Given the vectors $\overrightarrow{u}=7i+10j$ and $\overrightarrow{v}=3i+2j$, find the angle (in degrees) between them.

Step 1 ：Given the vectors $\overrightarrow{u}=7i+10j$ and $\overrightarrow{v}=3i+2j$, we are to find the angle (in degrees) between them.

Step 2 ：The angle between two vectors can be found using the dot product formula: $$\overrightarrow{u}\cdot \overrightarrow{v}=||\overrightarrow{u}||||\overrightarrow{v}||\cos (\theta )$$ where $\overrightarrow{u}\cdot \overrightarrow{v}$ is the dot product of $\overrightarrow{u}$ and $\overrightarrow{v}$, $||\overrightarrow{u}||$ and $||\overrightarrow{v}||$ are the magnitudes of $\overrightarrow{u}$ and $\overrightarrow{v}$ respectively, and $\theta$ is the angle between $\overrightarrow{u}$ and $\overrightarrow{v}$.
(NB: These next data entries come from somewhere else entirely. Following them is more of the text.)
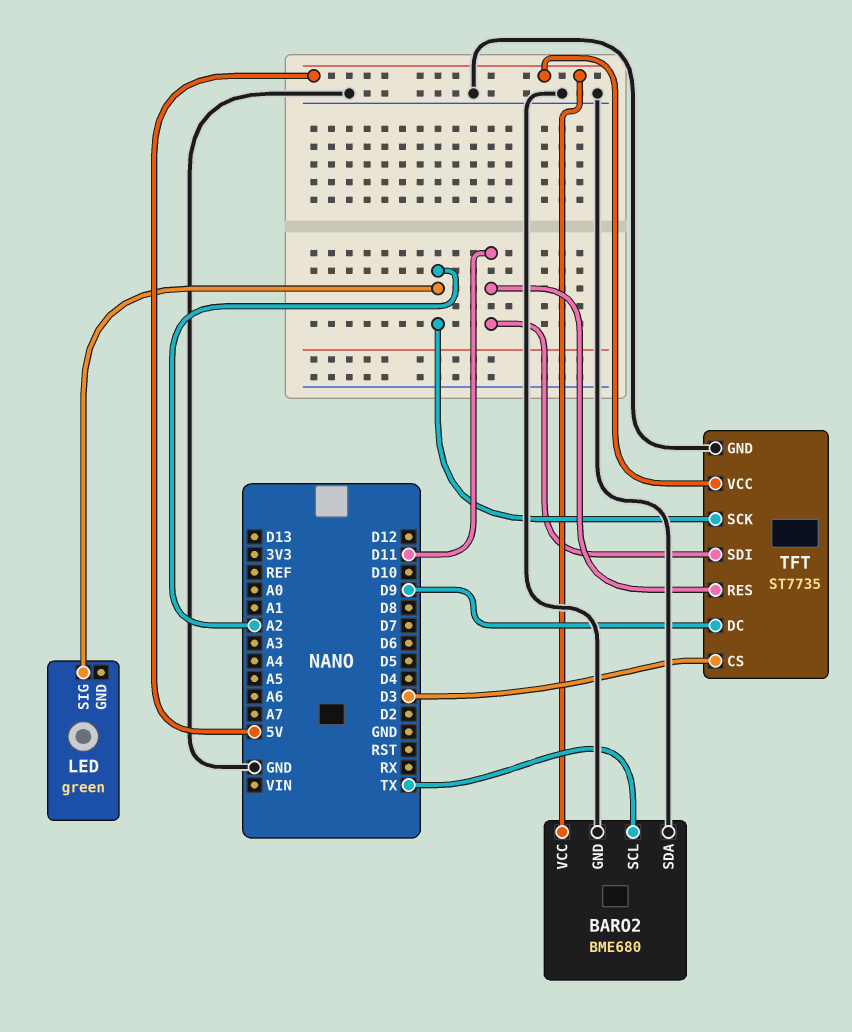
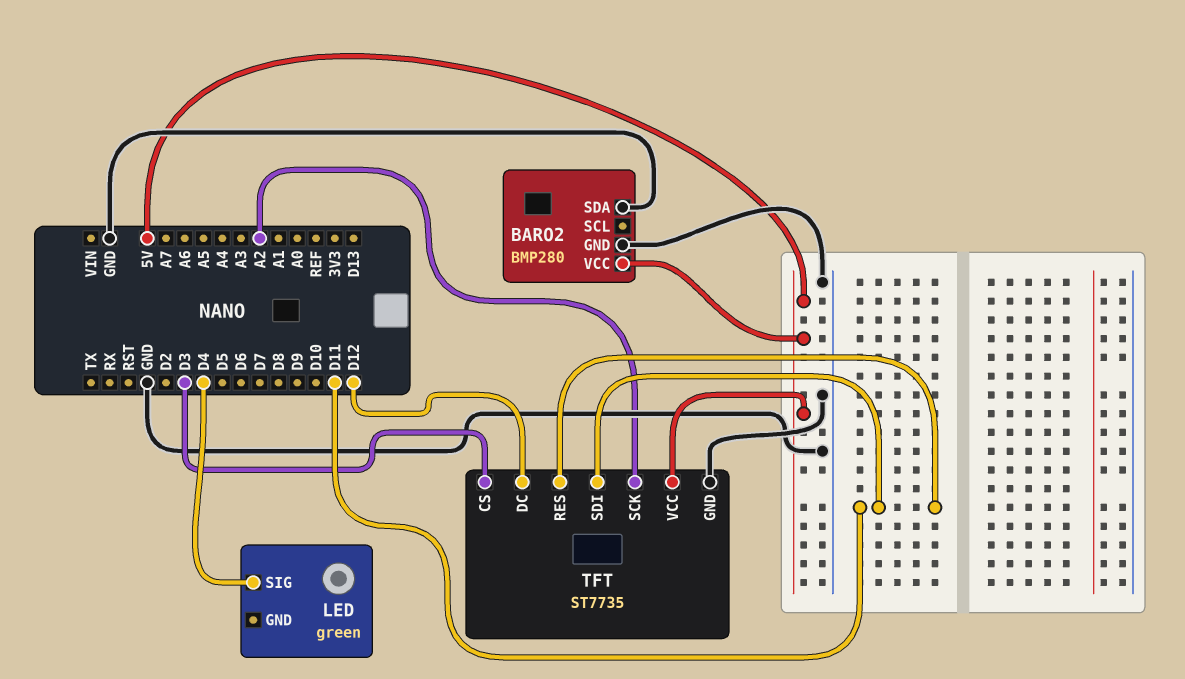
BARO2: BME680 -> BMP280
BARO2 pin SCL: TX -> none
LED pin SIG: A2 -> D4
TFT pin DC: D9 -> D12

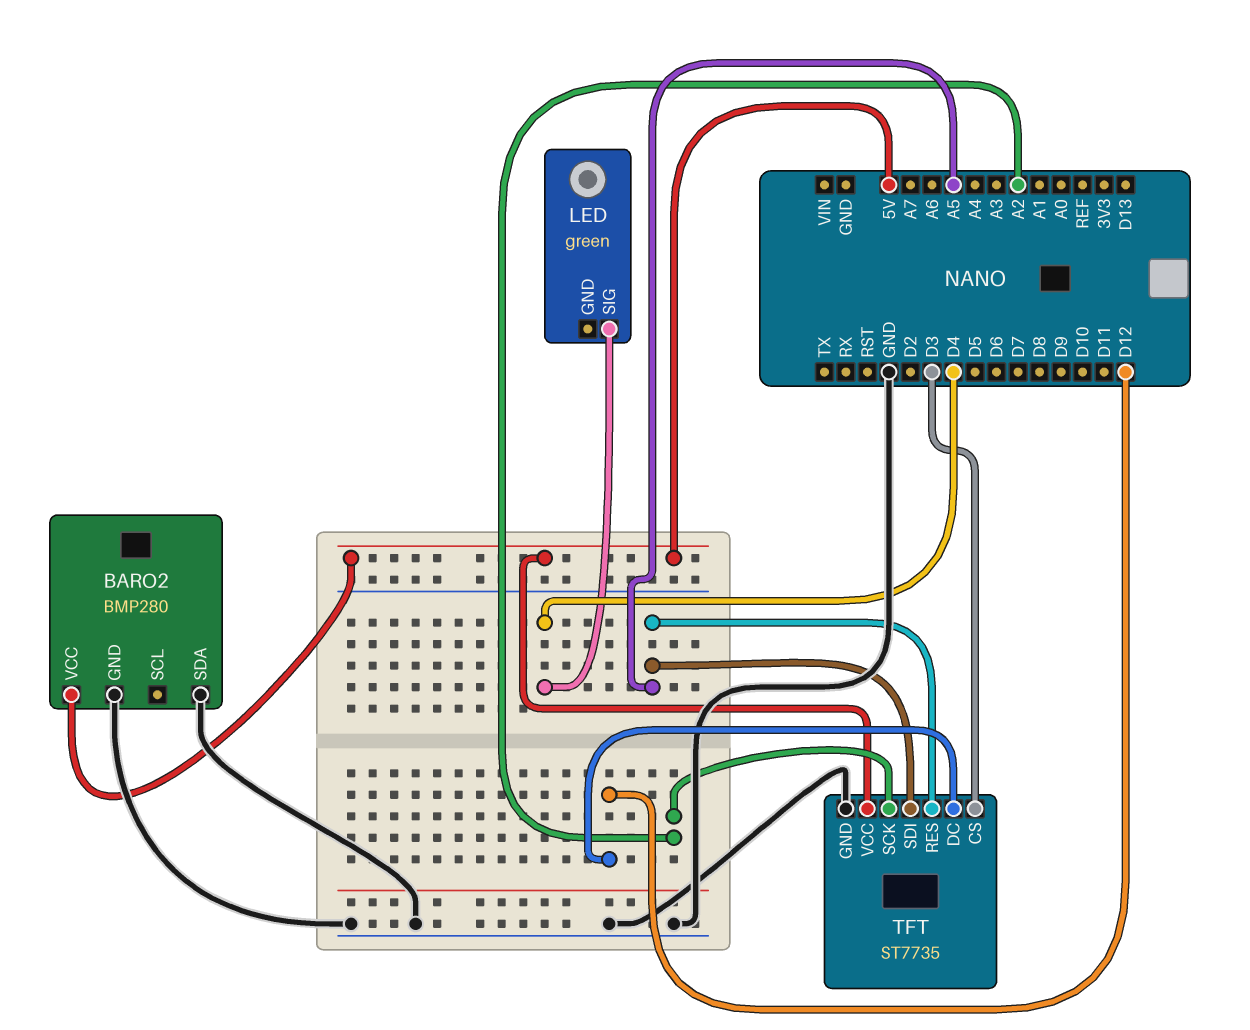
TFT pin RES: D11 -> A5
TFT pin SDI: D11 -> A5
Step 3 ：We can rearrange this formula to solve for $\theta$: $$\theta ={\cos }^{-1}\left(\frac{\overrightarrow{u}\cdot \overrightarrow{v}}{||\overrightarrow{u}||||\overrightarrow{v}||}\right)$$

Step 4 ：We can calculate the dot product $\overrightarrow{u}\cdot \overrightarrow{v}$ as $u_i\cdot v_i+u_j\cdot v_j$, and the magnitudes $||\overrightarrow{u}||$ and $||\overrightarrow{v}||$ as $\sqrt{u_i^2+u_j^2}$ and $\sqrt{v_i^2+v_j^2}$ respectively.

Step 5 ：Let's calculate these values and find the angle.

Step 6 ：For the given vectors, the dot product is 41, the magnitude of $\overrightarrow{u}$ is approximately 12.21, and the magnitude of $\overrightarrow{v}$ is approximately 3.61.

Step 7 ：Substituting these values into the formula for $\theta$, we find that the angle in radians is approximately 0.37.

Step 8 ：Converting this angle to degrees, we find that the angle between the vectors $\overrightarrow{u}=7i+10j$ and $\overrightarrow{v}=3i+2j$ is approximately $\boxed{{\displaystyle 21.32}}$ degrees.